EXCERPT TO READ =>
• • • •

We met up with John's mom and step-dad that afternoon and checked out the condo before going to dinner.
In the morning, we went to the beach briefly (only briefly because it was really rough with a cold wind) and then retired by the pool for several hours. I have to say it's been awhile since I've been able to do that...just chill by a pool without anything to do or think about. And the pool was most of the time vacant so when we swam, we didn't have to fight for space like in Vegas. We left around 4pm and headed back home, stopping for dinner on the way.
I truly didn't want this weekend to end. And this is why: basically my previous post was about something that happened recently. We found out John will be leaving a lot sooner than we expected. So we've been trying to scramble around to prepare for that. How am I? I'm doing better. I was not so hot over the past few days but I'm doing a lot better and am trying my best to think positively and remind myself that it could always be worse. I also always knew this could happen. I can't be blindsided by this. It's just the way life is right now. So that's where I'm at. I can't say how soon he's going...partially because we don't even know for sure. But when it happens, I'll make that very clear. Believe you me.

• • • •

INPUT DATA =>
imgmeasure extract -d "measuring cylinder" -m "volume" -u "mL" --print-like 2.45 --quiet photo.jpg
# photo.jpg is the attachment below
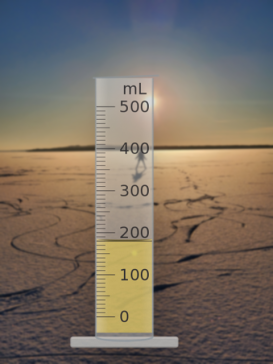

• • • •

PROBLEM 1 =>
In the weekend-trip post, rename "pool" to "lagoon" throughout the part that opens with the words containing "In the morning, we" and closes with "on the way.", and give that part again.
PROBLEM 2 =>
Go on with the weekend-trip post from the point where it stops.
The data placed after the weekend-trip post are separate material and are not part of it.

RESPONSE BOX 1 =>
In the morning, we went to the beach briefly (only briefly because it was really rough with a cold wind) and then retired by the lagoon for several hours. I have to say it's been awhile since I've been able to do that...just chill by a lagoon without anything to do or think about. And the lagoon was most of the time vacant so when we swam, we didn't have to fight for space like in Vegas. We left around 4pm and headed back home, stopping for dinner on the way.

RESPONSE BOX 2 =>
So just keep us in your thoughts and prayers.
Right now John's dad is down for a brief visit since our plans to go visit him were squelched. It's been nice having him down for a few days and he's been super helpful around the house and even stained our deck. It's good to know someone is near by to help if anything goes crazy.
Well I'm tired. And I'm breaking out like a teenager. Thanks stress. Sigh.